I’m testing the implementation of an algorithm calculating the overlap area of two ellipsis.
The idea of the test is to check visually whether or not the intersection points of the ellipses (if any) are calculated correctly. If this is not the case, then the calculated area cannot be correct.
EDIT: The output of my implementation is a file with the intersection points. I plot the ellipses and the intersection points and savefig them. Visually I check the results and convince myself if the intersection points are correct.
Here is one example:

My problem is simply this visual method doesn’t scale with increasing number of tests (let’s say 1000 cases).

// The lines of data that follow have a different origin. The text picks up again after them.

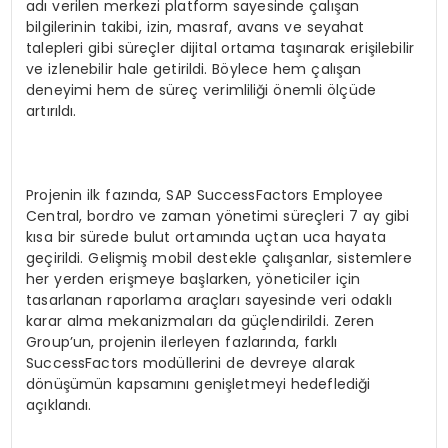
adı verilen merkezi platform sayesinde çalışan
bilgilerinin takibi, izin, masraf, avans ve seyahat
talepleri gibi süreçler dijital ortama taşınarak erişilebilir
ve izlenebilir hale getirildi. Böylece hem çalışan
deneyimi hem de süreç verimliliği önemli ölçüde
artırıldı.
Projenin ilk fazında, SAP SuccessFactors Employee
Central, bordro ve zaman yönetimi süreçleri 7 ay gibi
kısa bir sürede bulut ortamında uçtan uca hayata
geçirildi. Gelişmiş mobil destekle çalışanlar, sistemlere
her yerden erişmeye başlarken, yöneticiler için
tasarlanan raporlama araçları sayesinde veri odaklı
karar alma mekanizmaları da güçlendirildi. Zeren
Group’un, projenin ilerleyen fazlarında, farklı
SuccessFactors modüllerini de devreye alarak
dönüşümün kapsamını genişletmeyi hedeflediği
açıklandı.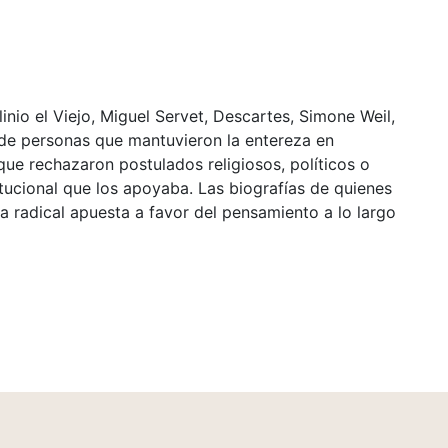
inio el Viejo, Miguel Servet, Descartes, Simone Weil,
s de personas que mantuvieron la entereza en
que rechazaron postulados religiosos, políticos o
titucional que los apoyaba. Las biografías de quienes
a radical apuesta a favor del pensamiento a lo largo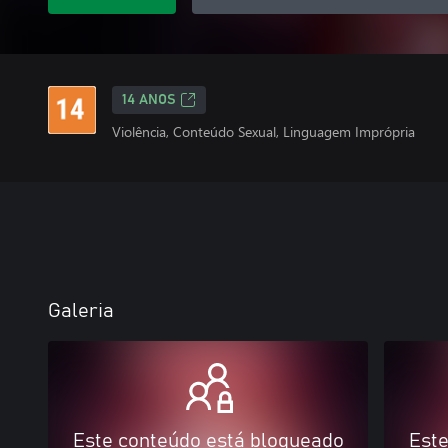
14 ANOS
Violência, Conteúdo Sexual, Linguagem Imprópria
Galeria
Este conteúdo está bloqueado
Este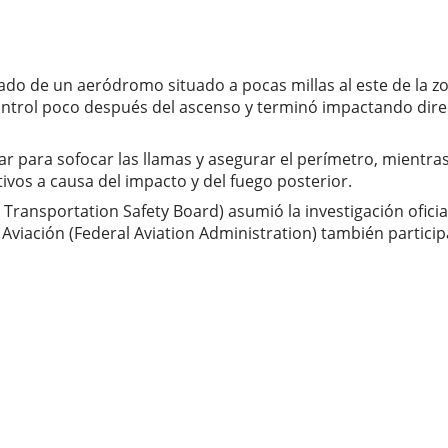
ado de un aeródromo situado a pocas millas al este de la zo
 control poco después del ascenso y terminó impactando dir
r para sofocar las llamas y asegurar el perímetro, mientra
tivos a causa del impacto y del fuego posterior.
Transportation Safety Board) asumió la investigación oficia
 Aviación (Federal Aviation Administration) también particip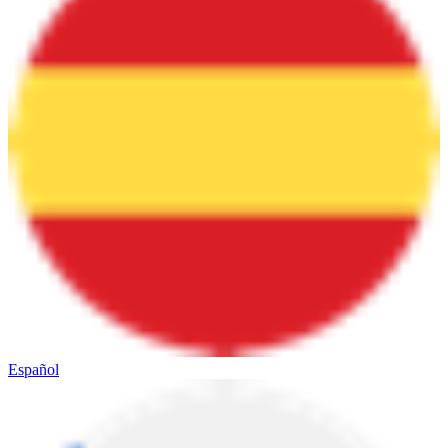
Español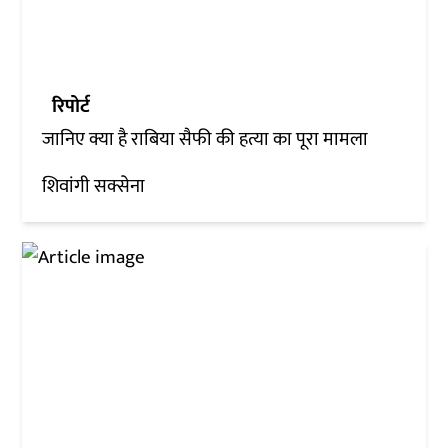
रिपोर्ट
जानिए क्या है राबिया सैफी की हत्या का पूरा मामला
शिवांगी सक्सेना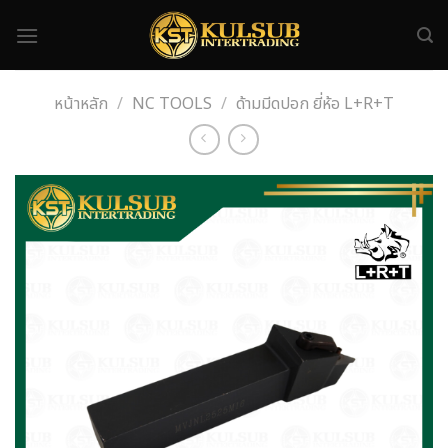
Skip
to
content
หน้าหลัก
/
NC TOOLS
/
ด้ามมีดปอก ยี่ห้อ L+R+T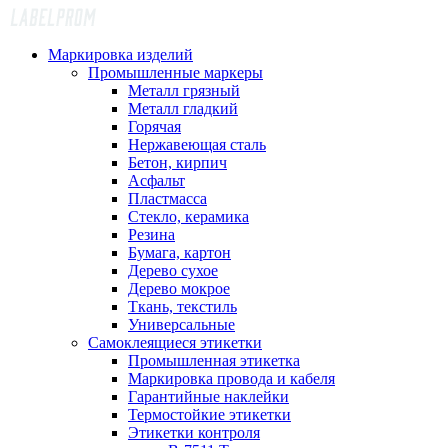
Маркировка изделий
Промышленные маркеры
Металл грязный
Металл гладкий
Горячая
Нержавеющая сталь
Бетон, кирпич
Асфальт
Пластмасса
Стекло, керамика
Резина
Бумага, картон
Дерево сухое
Дерево мокрое
Ткань, текстиль
Универсальные
Самоклеящиеся этикетки
Промышленная этикетка
Маркировка провода и кабеля
Гарантийные наклейки
Термостойкие этикетки
Этикетки контроля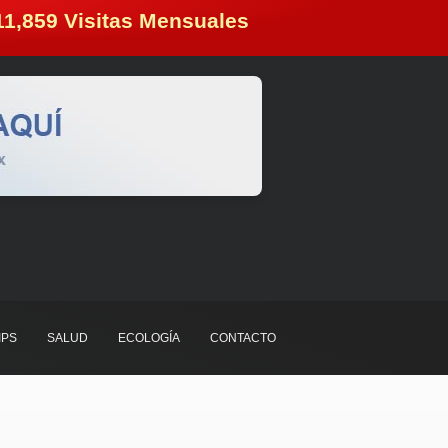
11,859
 Visitas Mensuales
IPS
SALUD
ECOLOGÍA
CONTACTO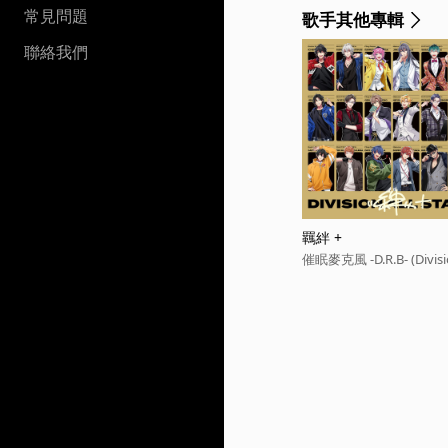
常見問題
歌手其他專輯
聯絡我們
羈絆 +
催眠麥克風 -D.R.B- (Division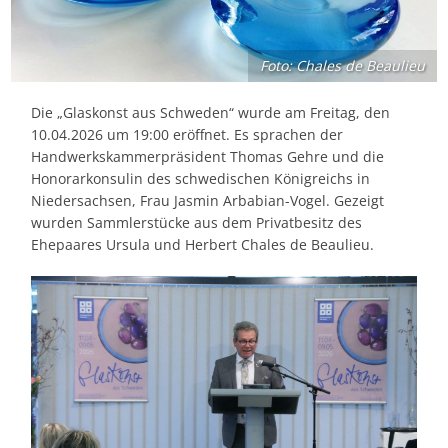
Foto: Chales de Beaulieu
Die „Glaskonst aus Schweden“ wurde am Freitag, den
10.04.2026 um 19:00 eröffnet. Es sprachen der
Handwerkskammerpräsident Thomas Gehre und die
Honorarkonsulin des schwedischen Königreichs in
Niedersachsen, Frau Jasmin Arbabian-Vogel. Gezeigt
wurden Sammlerstücke aus dem Privatbesitz des
Ehepaares Ursula und Herbert Chales de Beaulieu.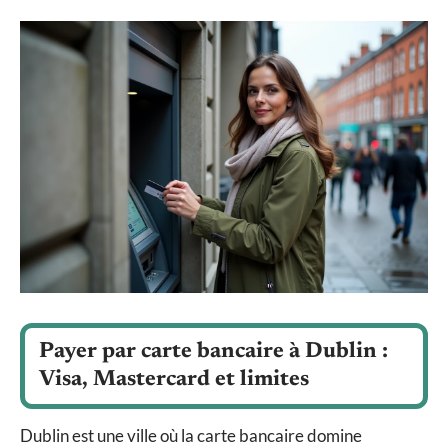
Payer par carte bancaire à Dublin :
Visa, Mastercard et limites
Dublin est une ville où la carte bancaire domine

Any ideas how to automate this test?
Approach
Decided to post this as another answer since I took a completely fresh approach. I used the Python Imaging Library to draw two ellipses on different images with the colors red and green. I then blended the two images and counted the number of yellow pixels in the image, yellow being the composite of green and red and will become the color of the intersection area. The first ellipse will be colored red, the second green, their intersection yellow. For demonstration purposes I made the second ellipse a circle and made it fully contained in the first so that one could show it’s area should be the area of a circle that size. Because of pixels being counted one won’t get a precise answer but in this example with a resolution of 500×500 the pixel count area was 0.42% from the correct value. Of course if you increase the resolution you can expect to get more precision, but for testing purposes I would just accept a tolerance of +/- 1%. You can comment the lines out that save and show the image I’ve just included them to assist in initial debugging.
Performance
I ran a test run of calling the function 1,000 times and it finished in 13.4 seconds. So it takes about 13 milliseconds to create the three images and do a pixel count which isn’t bad performance for the task at hand.